Provided data: Begin
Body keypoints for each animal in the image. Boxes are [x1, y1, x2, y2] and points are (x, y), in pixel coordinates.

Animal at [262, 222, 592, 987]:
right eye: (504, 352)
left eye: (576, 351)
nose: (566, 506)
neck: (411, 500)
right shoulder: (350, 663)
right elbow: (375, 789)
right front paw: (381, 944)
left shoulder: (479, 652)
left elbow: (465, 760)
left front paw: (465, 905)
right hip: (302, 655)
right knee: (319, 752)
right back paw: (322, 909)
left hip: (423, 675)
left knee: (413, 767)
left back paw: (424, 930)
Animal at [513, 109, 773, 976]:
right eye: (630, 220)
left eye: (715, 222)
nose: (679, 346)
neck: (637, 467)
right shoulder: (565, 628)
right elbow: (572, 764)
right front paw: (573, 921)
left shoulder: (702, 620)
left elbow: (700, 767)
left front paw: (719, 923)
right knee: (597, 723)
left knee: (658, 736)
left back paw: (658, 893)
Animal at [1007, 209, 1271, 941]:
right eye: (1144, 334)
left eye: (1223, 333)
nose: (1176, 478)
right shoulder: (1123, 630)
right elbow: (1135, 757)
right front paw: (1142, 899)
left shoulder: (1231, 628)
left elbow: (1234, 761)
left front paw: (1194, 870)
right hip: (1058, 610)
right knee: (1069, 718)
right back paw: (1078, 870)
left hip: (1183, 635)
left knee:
Provided data: End
Problem description: Please output every line shown above exactly.

Expected answer:
Body keypoints for each animal in the image. Boxes are [x1, y1, x2, y2] and points are (x, y), in pixel coordinates.

Animal at [262, 222, 592, 987]:
right eye: (504, 352)
left eye: (576, 351)
nose: (566, 506)
neck: (411, 500)
right shoulder: (350, 663)
right elbow: (375, 789)
right front paw: (381, 944)
left shoulder: (479, 652)
left elbow: (465, 760)
left front paw: (465, 905)
right hip: (302, 655)
right knee: (319, 752)
right back paw: (322, 909)
left hip: (423, 675)
left knee: (413, 767)
left back paw: (424, 930)
Animal at [513, 109, 773, 976]:
right eye: (630, 220)
left eye: (715, 222)
nose: (679, 346)
neck: (637, 467)
right shoulder: (565, 628)
right elbow: (572, 764)
right front paw: (573, 921)
left shoulder: (702, 620)
left elbow: (700, 767)
left front paw: (719, 923)
right knee: (597, 723)
left knee: (658, 736)
left back paw: (658, 893)
Animal at [1007, 209, 1271, 941]:
right eye: (1144, 334)
left eye: (1223, 333)
nose: (1176, 478)
right shoulder: (1123, 630)
right elbow: (1135, 757)
right front paw: (1142, 899)
left shoulder: (1231, 628)
left elbow: (1234, 761)
left front paw: (1194, 870)
right hip: (1058, 610)
right knee: (1069, 718)
right back paw: (1078, 870)
left hip: (1183, 635)
left knee:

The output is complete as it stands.